Special Collections and Archives was pleased to host a graduate student from University of North Carolina at Greensboro over their spring break, something we’ve been able to do the past few years. This year, Damiana Fortenberry worked with Public Services Archivist Rebecca May and Preservation Library Craig Fansler across the week. Here’s more about her time here in her own words:

UNCG graduate student Damiana Fortenberry in our processing room with the William Hamson Williams, Jr., Papers behind her.

Hi! I am Damiana Fortenberry – pronouned Dah-mee-anne-uh, for those of you wondering. I have an undergraduate degree in English and Literature from the University of West Florida and am currently in my last year getting my MLIS from UNCG. I’ve spent a lot of my graduate career learning about academic libraries and health sciences, so while I had an interest in special libraries I had never really considered archiving and preservation as a career path.
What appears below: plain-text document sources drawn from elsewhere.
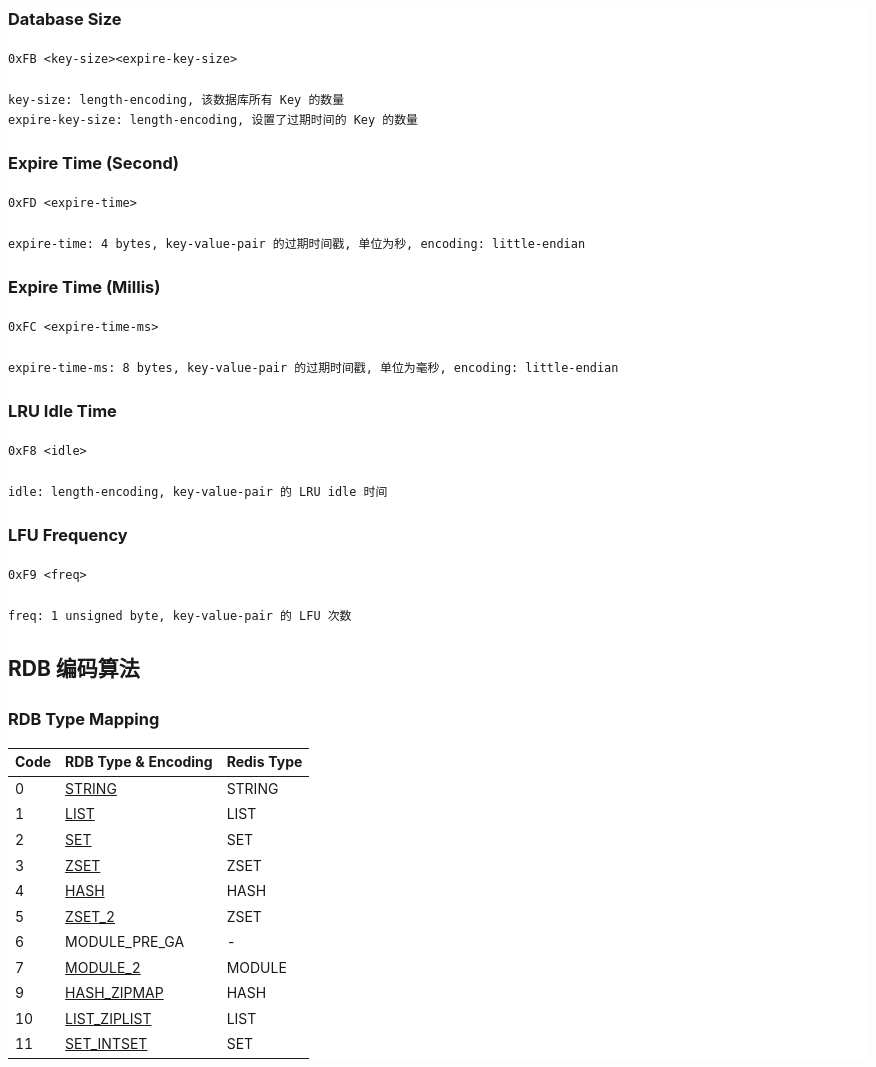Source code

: ### Database Size

```
0xFB <key-size><expire-key-size>

key-size: length-encoding, 该数据库所有 Key 的数量
expire-key-size: length-encoding, 设置了过期时间的 Key 的数量
```

### Expire Time (Second)

```
0xFD <expire-time>

expire-time: 4 bytes, key-value-pair 的过期时间戳, 单位为秒, encoding: little-endian
```

### Expire Time (Millis)

```
0xFC <expire-time-ms>

expire-time-ms: 8 bytes, key-value-pair 的过期时间戳, 单位为毫秒, encoding: little-endian
```

### LRU Idle Time

```
0xF8 <idle>

idle: length-encoding, key-value-pair 的 LRU idle 时间
```

### LFU Frequency

```
0xF9 <freq>

freq: 1 unsigned byte, key-value-pair 的 LFU 次数
```

## RDB 编码算法

### RDB Type Mapping

| Code | RDB Type & Encoding                            | Redis Type |
| ---- | ---------------------------------------------- | ---------- |
| 0    | [STRING](#String-编码)                         | STRING     |
| 1    | [LIST](#LinkedList-编码)                       | LIST       |
| 2    | [SET](#Set-编码)                               | SET        |
| 3    | [ZSET](#SortedSet-编码)                        | ZSET       |
| 4    | [HASH](#Hash-编码)                             | HASH       |
| 5    | [ZSET_2](#SortedSet-编码)                      | ZSET       |
| 6    | MODULE_PRE_GA                                  | -          |
| 7    | [MODULE_2](#Module-编码)                       | MODULE     |
| 9    | [HASH_ZIPMAP](#ZipMap)                         | HASH       |
| 10   | [LIST_ZIPLIST](#ZipList)                       | LIST       |
| 11   | [SET_INTSET](#IntSet)                          | SET        |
Despite that, I’m so grateful to have had the opportunity to spend a week at Wake Forest University to really delve into what archivists and preservationists do.

During my time at WFU, I worked on processing – organizing and listing – the William Hamson Williams collection, which was a collection of sermons and personal papers from a former pastor. It was a great chance for me to learn the technical experience of archiving really delicate documents, and was also a rather touching reminder that archivists don’t just save old documents, they preserve the memories and lives of those who came before us. My favorite document was one sermon that talked about the recent Titanic tragedy and offered hope for the future despite how awful that event was. I also had the chance to learn book repair and preservation, which was equally amazing and is something I will definitely be doing in the future. It was just that awesome.
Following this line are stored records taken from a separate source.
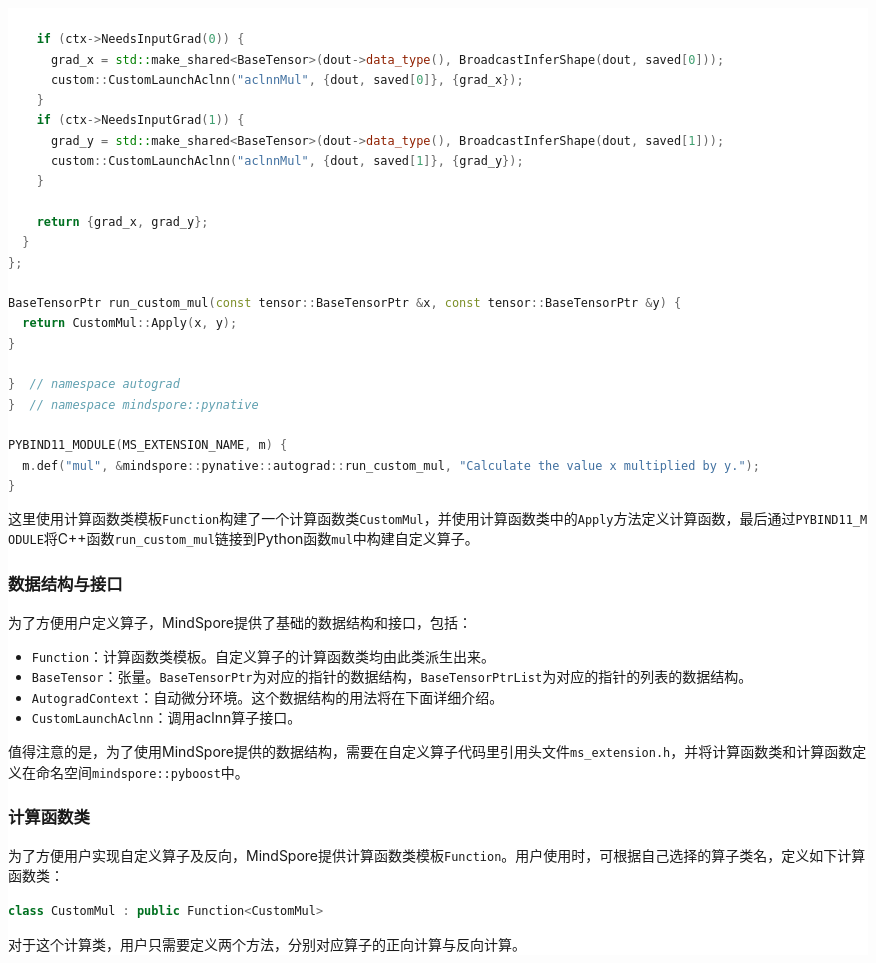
 ```cpp

    if (ctx->NeedsInputGrad(0)) {
      grad_x = std::make_shared<BaseTensor>(dout->data_type(), BroadcastInferShape(dout, saved[0]));
      custom::CustomLaunchAclnn("aclnnMul", {dout, saved[0]}, {grad_x});
    }
    if (ctx->NeedsInputGrad(1)) {
      grad_y = std::make_shared<BaseTensor>(dout->data_type(), BroadcastInferShape(dout, saved[1]));
      custom::CustomLaunchAclnn("aclnnMul", {dout, saved[1]}, {grad_y});
    }

    return {grad_x, grad_y};
  }
};

BaseTensorPtr run_custom_mul(const tensor::BaseTensorPtr &x, const tensor::BaseTensorPtr &y) {
  return CustomMul::Apply(x, y);
}

}  // namespace autograd
}  // namespace mindspore::pynative

PYBIND11_MODULE(MS_EXTENSION_NAME, m) {
  m.def("mul", &mindspore::pynative::autograd::run_custom_mul, "Calculate the value x multiplied by y.");
}
```

这里使用计算函数类模板`Function`构建了一个计算函数类`CustomMul`，并使用计算函数类中的`Apply`方法定义计算函数，最后通过`PYBIND11_MODULE`将C++函数`run_custom_mul`链接到Python函数`mul`中构建自定义算子。

### 数据结构与接口

为了方便用户定义算子，MindSpore提供了基础的数据结构和接口，包括：

- `Function`：计算函数类模板。自定义算子的计算函数类均由此类派生出来。
- `BaseTensor`：张量。`BaseTensorPtr`为对应的指针的数据结构，`BaseTensorPtrList`为对应的指针的列表的数据结构。
- `AutogradContext`：自动微分环境。这个数据结构的用法将在下面详细介绍。
- `CustomLaunchAclnn`：调用aclnn算子接口。

值得注意的是，为了使用MindSpore提供的数据结构，需要在自定义算子代码里引用头文件`ms_extension.h`，并将计算函数类和计算函数定义在命名空间`mindspore::pyboost`中。

### 计算函数类

为了方便用户实现自定义算子及反向，MindSpore提供计算函数类模板`Function`。用户使用时，可根据自己选择的算子类名，定义如下计算函数类：

```c++
class CustomMul : public Function<CustomMul>
```

对于这个计算类，用户只需要定义两个方法，分别对应算子的正向计算与反向计算。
Being in the academic environment at Wake Forest University was eye-opening and really gave me the opportunity to see how all the pieces that make up an academic library run together smoothly. I loved being able to see the concepts I’ve spent my time at UNCG learning about be applied right in front of me, with a chance to ask questions and get some experience.
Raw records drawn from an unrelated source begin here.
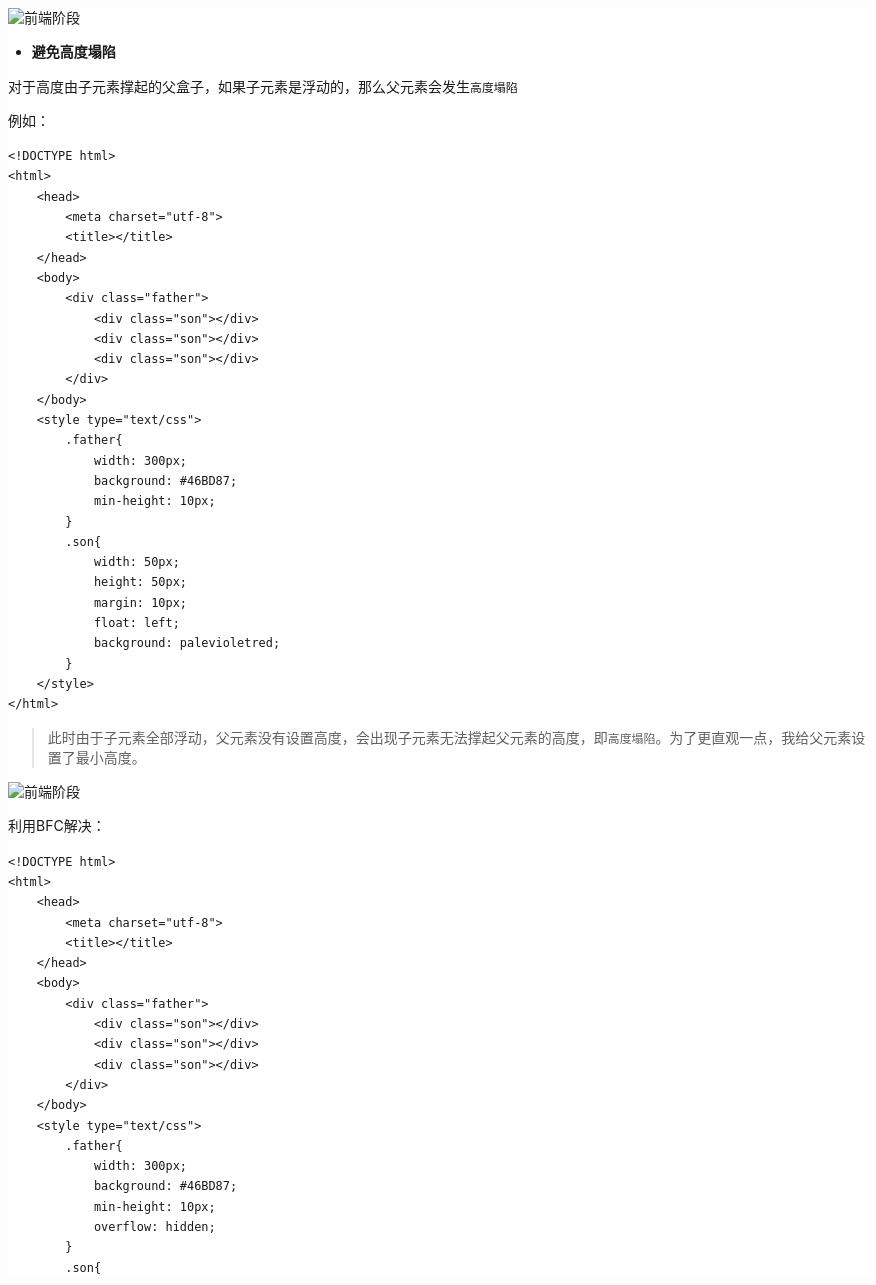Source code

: ![前端阶段](https://s1.ax1x.com/2020/06/09/t59Dl4.png)

* **避免高度塌陷**

对于高度由子元素撑起的父盒子，如果子元素是浮动的，那么父元素会发生`高度塌陷`

例如：

```
<!DOCTYPE html>
<html>
	<head>
		<meta charset="utf-8">
		<title></title>
	</head>
	<body>
		<div class="father">
			<div class="son"></div>
			<div class="son"></div>
			<div class="son"></div>
		</div>
	</body>
	<style type="text/css">
		.father{
			width: 300px;
			background: #46BD87;
			min-height: 10px;
		}
		.son{
			width: 50px;
			height: 50px;
			margin: 10px;
			float: left;
			background: palevioletred;
		}
	</style>
</html>
```
> 此时由于子元素全部浮动，父元素没有设置高度，会出现子元素无法撑起父元素的高度，即`高度塌陷`。为了更直观一点，我给父元素设置了最小高度。

![前端阶段](https://s1.ax1x.com/2020/06/09/t5iSwn.png)

利用BFC解决：

```
<!DOCTYPE html>
<html>
	<head>
		<meta charset="utf-8">
		<title></title>
	</head>
	<body>
		<div class="father">
			<div class="son"></div>
			<div class="son"></div>
			<div class="son"></div>
		</div>
	</body>
	<style type="text/css">
		.father{
			width: 300px;
			background: #46BD87;
			min-height: 10px;
			overflow: hidden;
		}
		.son{
```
During my time at Wake Forest, I also toured the Wake Forest School of Medicine, the Bowman Gray Center for Medical Education, the Department of Engineering in Wake Downtown, and Forsyth County’s Central Library. Every space was beautiful, and every professional I met along the way was incredibly helpful and excited to show me everything they were doing. It was a great week and I’m so grateful to all the people I met during my time at Wake Forest University – thank you!